The patients had a mean age of 59 years and 58% were men. About two-thirds had gallstones as the cause of their pancreatitis.

On average, immediate catheter drainage occurred 24 days after symptom onset, while delayed drainage occurred 34 days after symptoms. Fifty-one of 55 patients in the immediate drainage group underwent drainage within 24 hours of randomization. Pancreatic and peripancreatic necrosis was “largely or completely encapsulated” in 60% of patients in the immediate group and 70% in the delayed group, the authors reported.

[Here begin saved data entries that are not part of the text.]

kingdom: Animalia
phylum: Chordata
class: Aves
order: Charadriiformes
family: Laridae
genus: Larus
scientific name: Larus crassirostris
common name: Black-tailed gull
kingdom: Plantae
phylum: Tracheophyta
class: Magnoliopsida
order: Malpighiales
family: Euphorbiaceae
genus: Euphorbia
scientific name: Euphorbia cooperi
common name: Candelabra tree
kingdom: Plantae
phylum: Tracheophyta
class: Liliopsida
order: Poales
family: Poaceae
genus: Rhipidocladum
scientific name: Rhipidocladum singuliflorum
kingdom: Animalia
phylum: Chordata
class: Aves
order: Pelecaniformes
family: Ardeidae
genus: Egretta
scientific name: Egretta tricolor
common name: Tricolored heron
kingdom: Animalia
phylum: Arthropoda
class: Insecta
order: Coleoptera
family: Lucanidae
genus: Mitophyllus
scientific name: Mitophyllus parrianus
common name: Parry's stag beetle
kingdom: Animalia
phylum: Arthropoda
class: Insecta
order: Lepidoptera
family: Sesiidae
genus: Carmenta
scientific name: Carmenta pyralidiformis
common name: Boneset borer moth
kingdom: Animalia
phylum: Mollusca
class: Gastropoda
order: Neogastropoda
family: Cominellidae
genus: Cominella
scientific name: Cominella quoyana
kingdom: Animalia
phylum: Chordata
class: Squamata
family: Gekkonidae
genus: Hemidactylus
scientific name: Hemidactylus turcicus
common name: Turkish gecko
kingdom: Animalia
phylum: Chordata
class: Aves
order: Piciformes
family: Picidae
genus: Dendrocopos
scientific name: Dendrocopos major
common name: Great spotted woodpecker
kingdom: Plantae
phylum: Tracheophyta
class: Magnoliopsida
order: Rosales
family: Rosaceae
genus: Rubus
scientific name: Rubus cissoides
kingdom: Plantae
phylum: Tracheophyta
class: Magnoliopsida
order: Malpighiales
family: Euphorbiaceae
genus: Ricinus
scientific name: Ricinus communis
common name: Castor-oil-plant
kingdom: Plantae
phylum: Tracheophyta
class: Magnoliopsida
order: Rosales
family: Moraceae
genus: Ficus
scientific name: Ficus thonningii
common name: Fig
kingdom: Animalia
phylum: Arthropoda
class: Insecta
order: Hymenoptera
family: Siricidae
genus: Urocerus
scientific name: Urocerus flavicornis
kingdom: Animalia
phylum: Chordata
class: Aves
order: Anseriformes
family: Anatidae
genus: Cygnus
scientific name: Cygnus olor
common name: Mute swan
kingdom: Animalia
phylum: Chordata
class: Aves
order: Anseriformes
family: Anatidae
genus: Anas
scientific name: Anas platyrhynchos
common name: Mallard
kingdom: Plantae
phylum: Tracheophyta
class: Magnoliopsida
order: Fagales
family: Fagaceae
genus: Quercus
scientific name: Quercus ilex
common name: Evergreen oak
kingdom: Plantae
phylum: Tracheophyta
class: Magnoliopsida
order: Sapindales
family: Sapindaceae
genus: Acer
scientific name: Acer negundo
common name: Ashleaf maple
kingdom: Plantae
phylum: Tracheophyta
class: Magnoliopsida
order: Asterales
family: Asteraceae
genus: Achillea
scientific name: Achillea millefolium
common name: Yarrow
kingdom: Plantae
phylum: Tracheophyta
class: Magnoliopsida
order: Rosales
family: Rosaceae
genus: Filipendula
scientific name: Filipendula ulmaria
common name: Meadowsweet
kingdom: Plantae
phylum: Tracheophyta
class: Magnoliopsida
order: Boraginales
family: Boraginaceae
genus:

No significant difference occurred in the incidence of major complications between the immediate and delayed groups, respectively, including new organ failure (25% vs. 22%), visceral perforation, or enterocutaneous fistula ( 9% vs. 8%), bleeding (15% vs. 20%), pancreatic-cutaneous fistula (11% vs. 8%) or wound infection (0% vs. 1%).

The average length of hospital stay was 59 days in the immediate group versus 51 days in the delayed group, and the length of ICU stay did not differ between groups (12 days for each group), noted the authors.

The analysis had several limitations, the researchers recognized, including the small sample size and the fact that CCI is only designed to assess postoperative complications. In addition, the trial allowed both intensifying and endoscopic surgical approaches, although the endoscopic route “has gradually become the preferred treatment strategy,” the authors noted. In addition, not all necrotic collections could be reached endoscopically.

  • Zaina Hamza is a writer for MedPage Today, covering gastroenterology and infectious diseases. She is based in Chicago.


Funding was provided by the Dutch government, Amsterdam UMC-University of Amsterdam and the NutsOhra Fund.

Besselink did not report any conflicts of interest. Some co-authors reported relationships with industry.

Baron reported affiliations with Cook Endoscopy, Olympus, Boston Scientific, Ambu, WL Gore, and Medtronic.